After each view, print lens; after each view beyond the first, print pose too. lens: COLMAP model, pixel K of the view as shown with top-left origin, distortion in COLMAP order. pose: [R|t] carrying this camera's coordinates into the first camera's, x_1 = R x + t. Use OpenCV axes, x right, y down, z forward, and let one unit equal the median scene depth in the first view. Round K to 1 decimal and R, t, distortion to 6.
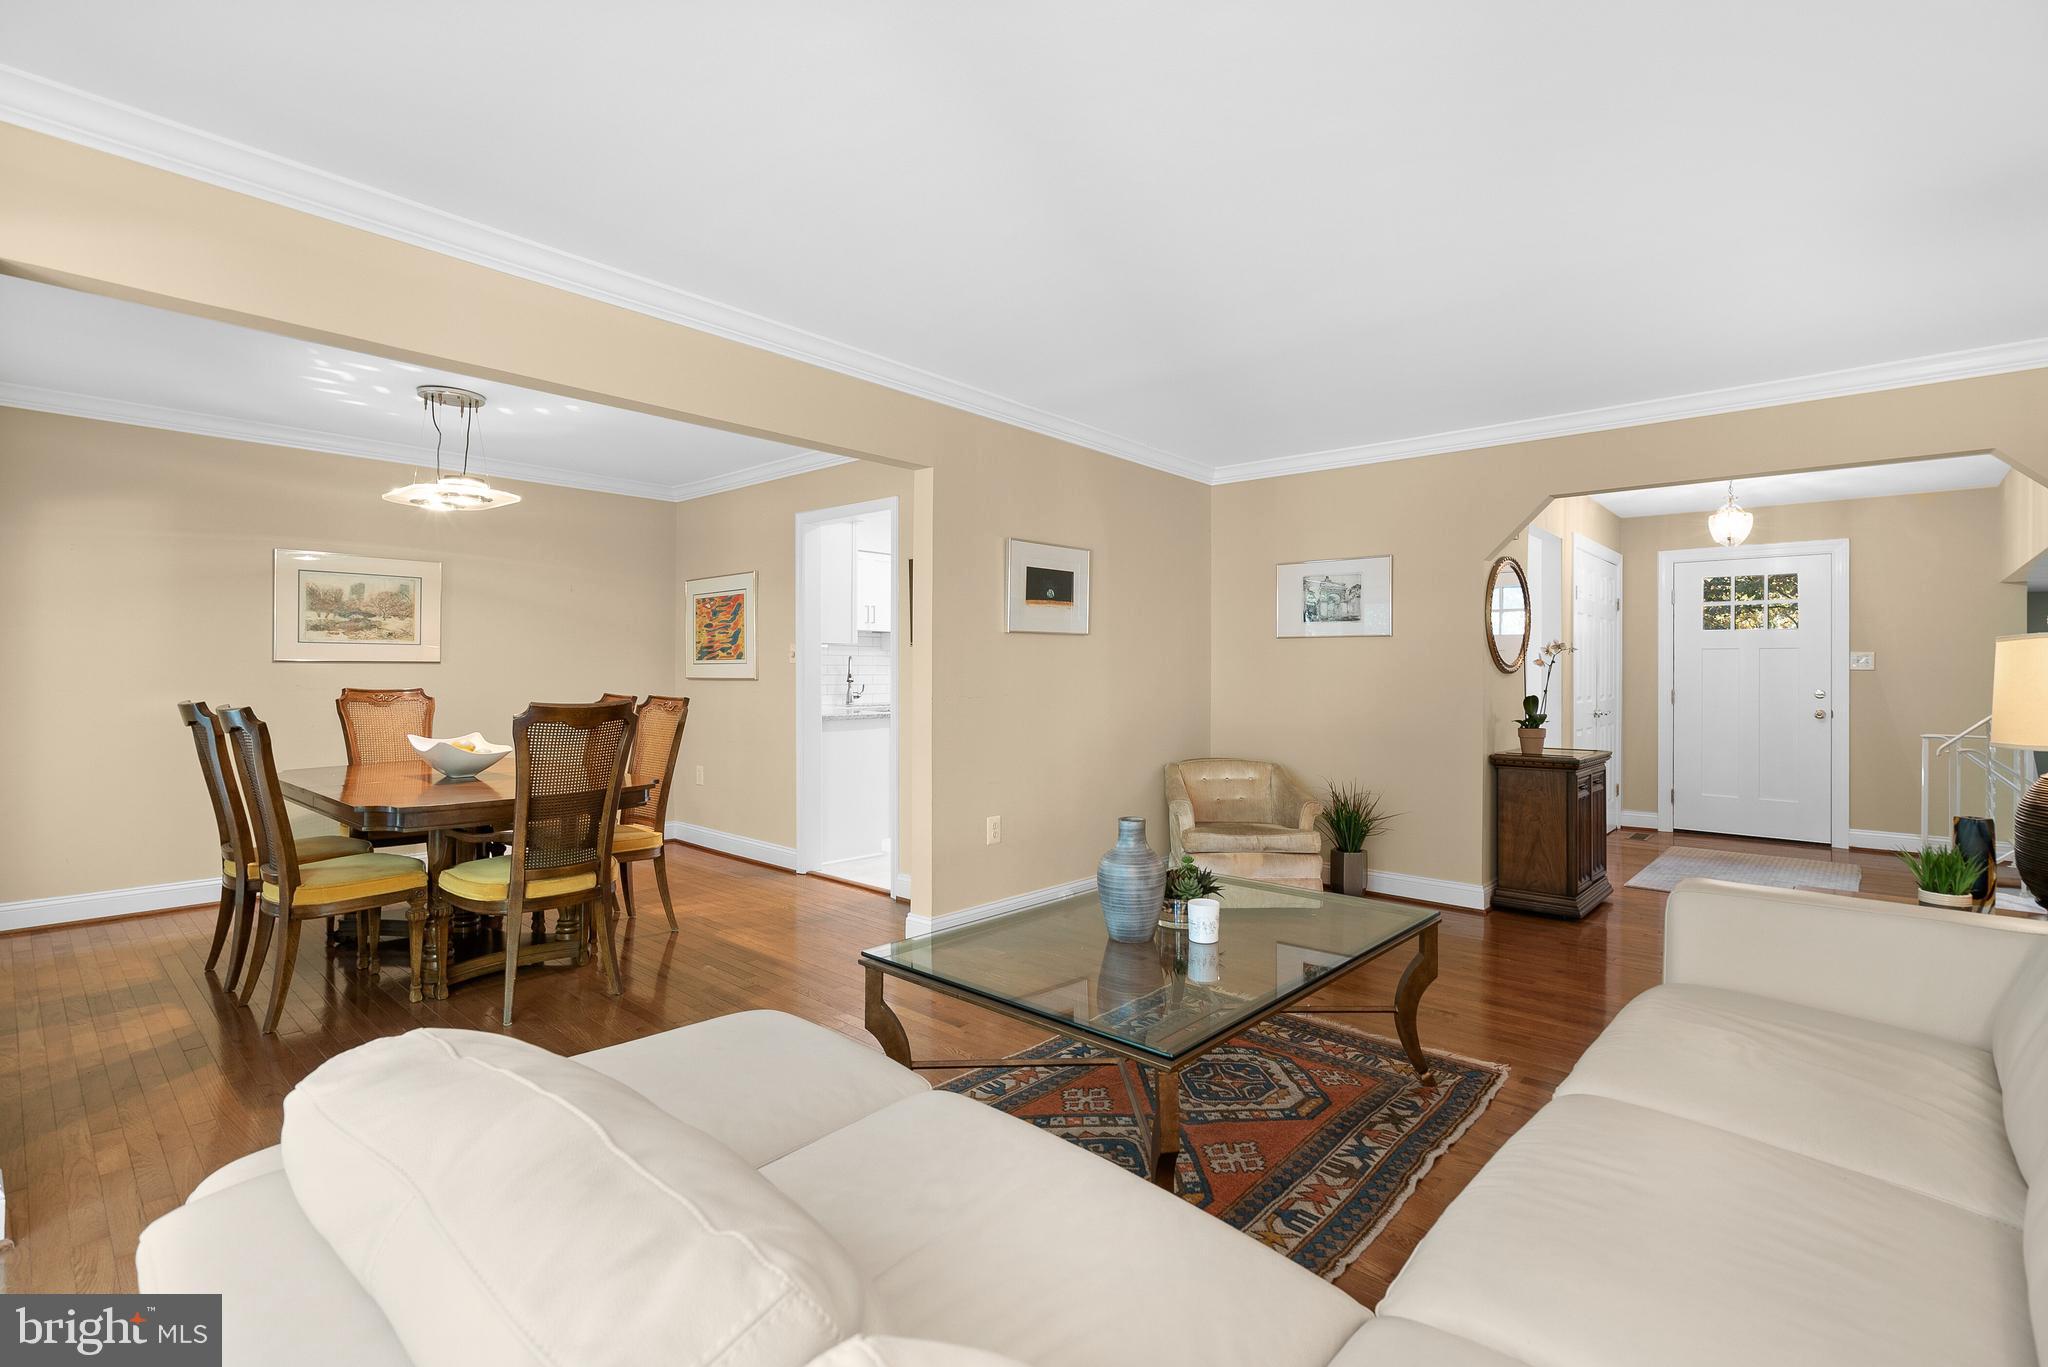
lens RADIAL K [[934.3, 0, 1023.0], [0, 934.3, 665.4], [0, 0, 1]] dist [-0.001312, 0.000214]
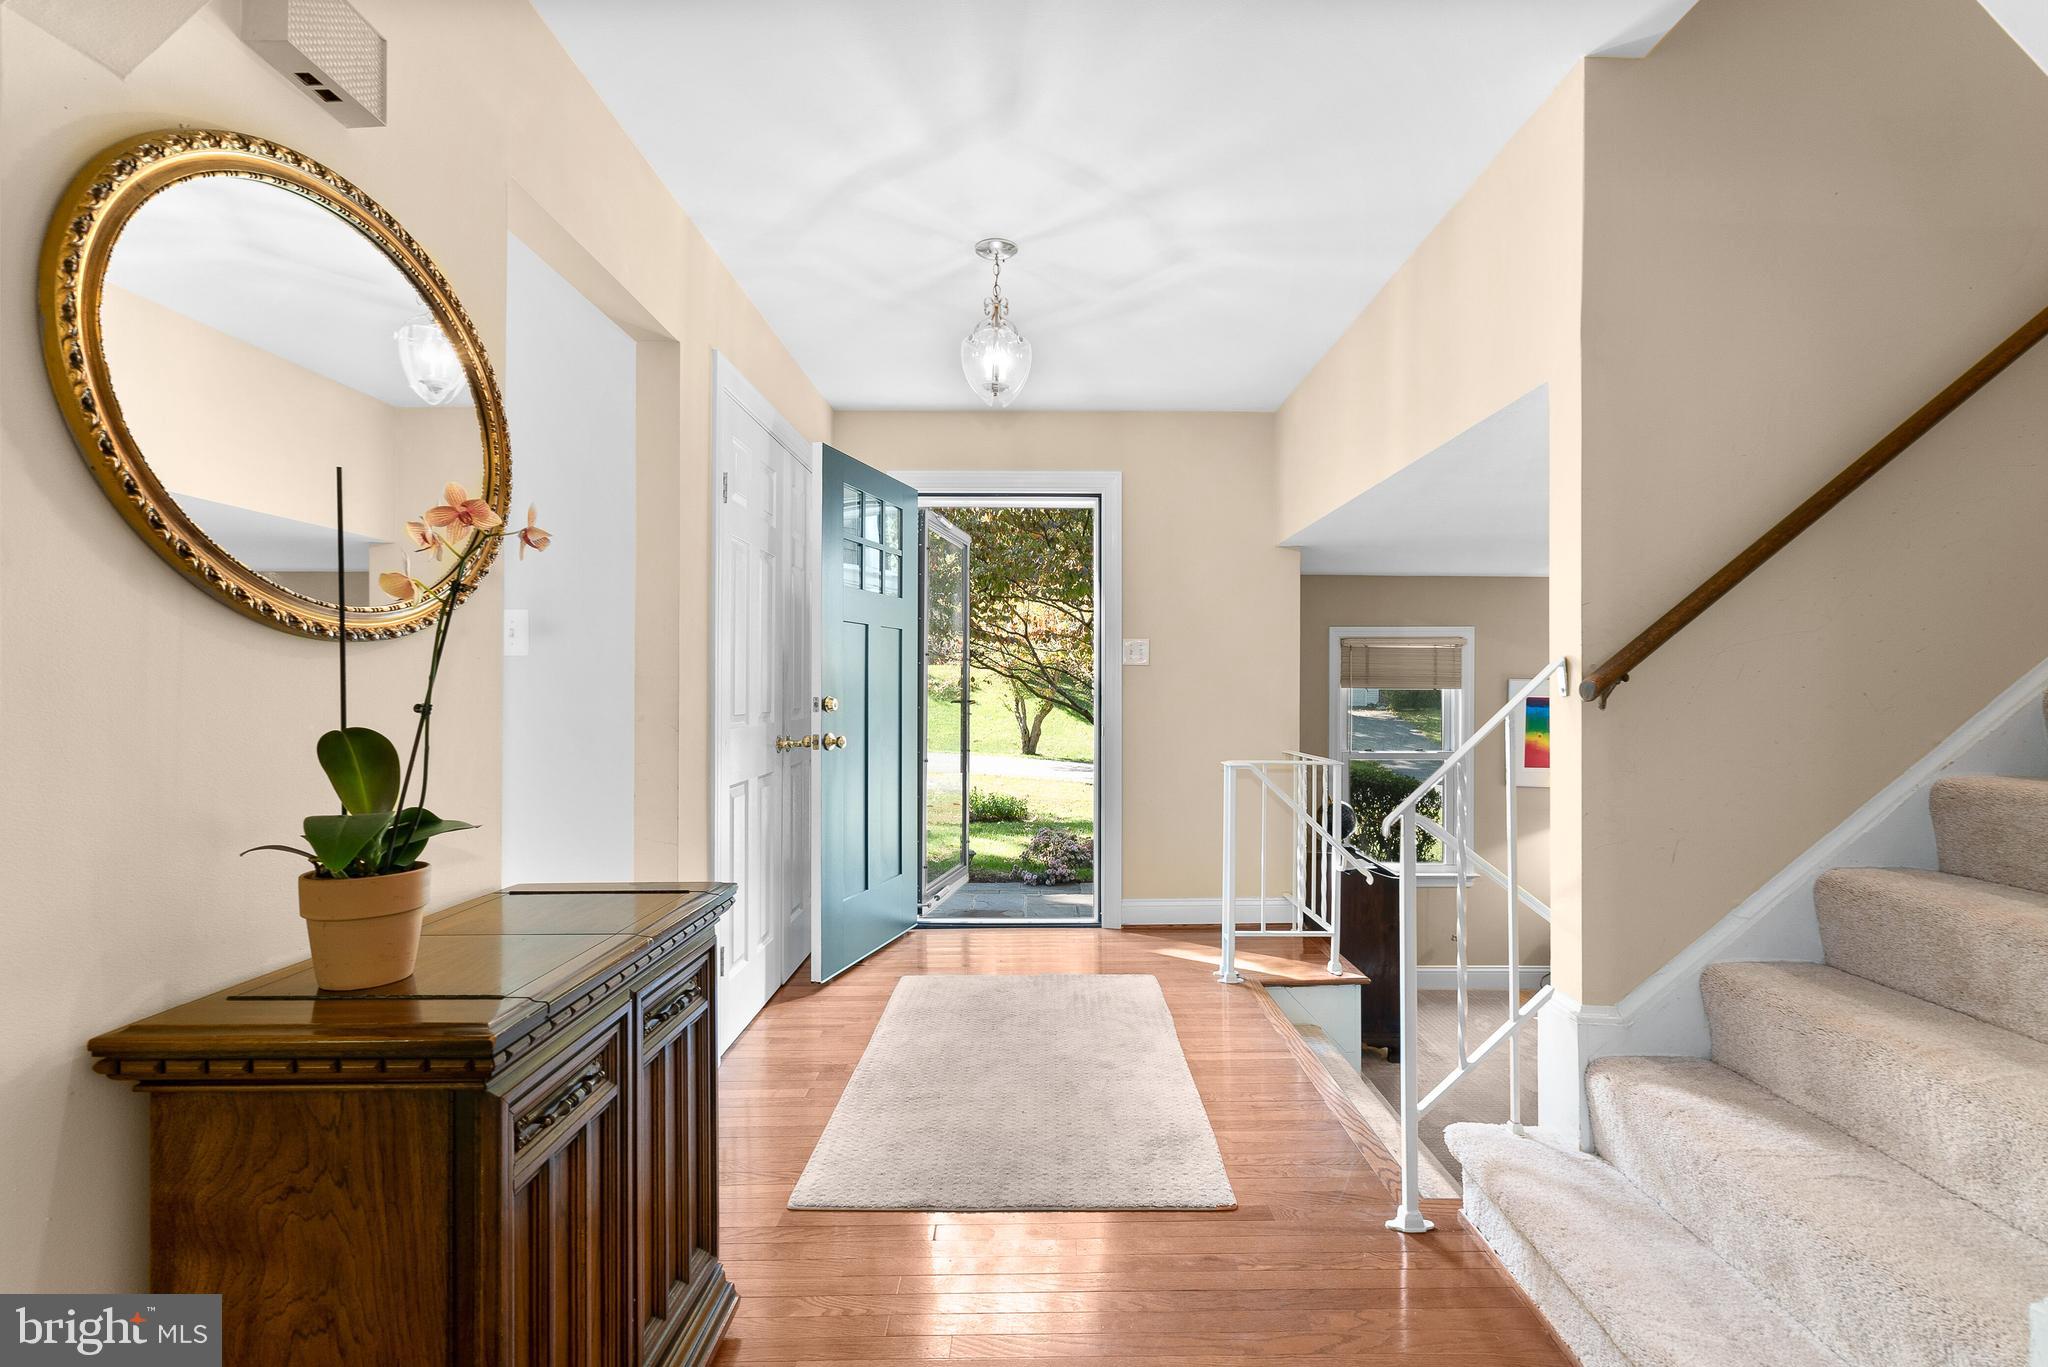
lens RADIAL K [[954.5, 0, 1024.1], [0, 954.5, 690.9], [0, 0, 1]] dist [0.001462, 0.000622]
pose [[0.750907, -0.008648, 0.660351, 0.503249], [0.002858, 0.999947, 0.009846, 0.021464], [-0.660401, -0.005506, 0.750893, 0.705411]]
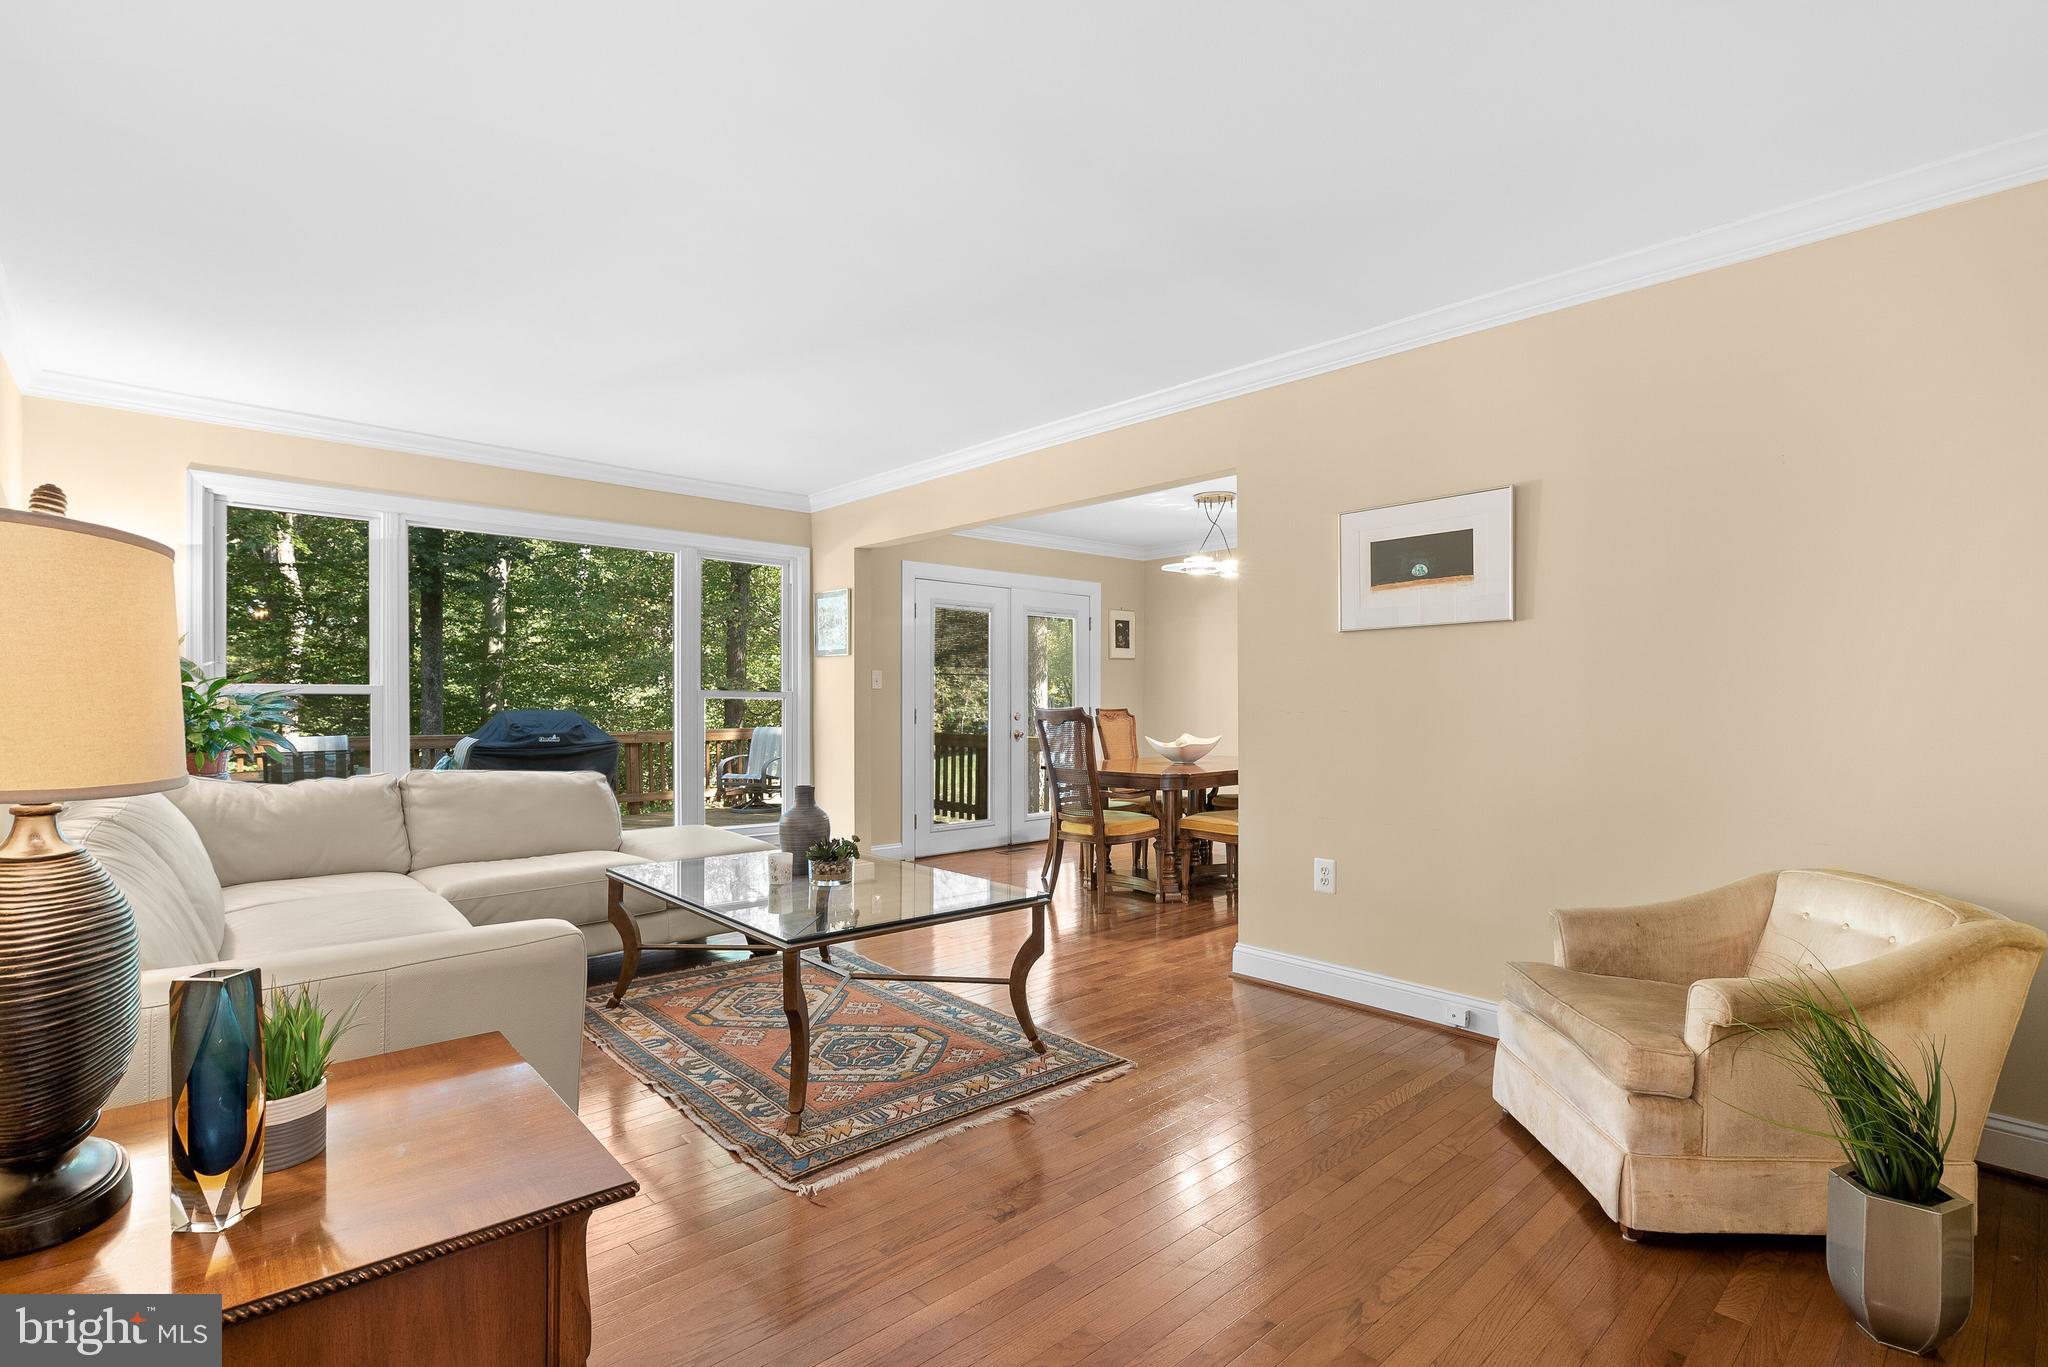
___
- [Description of the task] Reproduce every line of the data above word for word, omitting the pictures.

- [Expected answer]
After each view, print lens; after each view beyond the first, print pose too. lens: COLMAP model, pixel K of the view as shown with top-left origin, distortion in COLMAP order. pose: [R|t] carrying this camera's coordinates into the first camera's, x_1 = R x + t. Use OpenCV axes, x right, y down, z forward, and let one unit equal the median scene depth in the first view. Round K to 1 decimal and R, t, distortion to 6.
lens RADIAL K [[934.3, 0, 1023.0], [0, 934.3, 665.4], [0, 0, 1]] dist [-0.001312, 0.000214]
lens RADIAL K [[954.5, 0, 1024.1], [0, 954.5, 690.9], [0, 0, 1]] dist [0.001462, 0.000622]
pose [[0.750907, -0.008648, 0.660351, 0.503249], [0.002858, 0.999947, 0.009846, 0.021464], [-0.660401, -0.005506, 0.750893, 0.705411]]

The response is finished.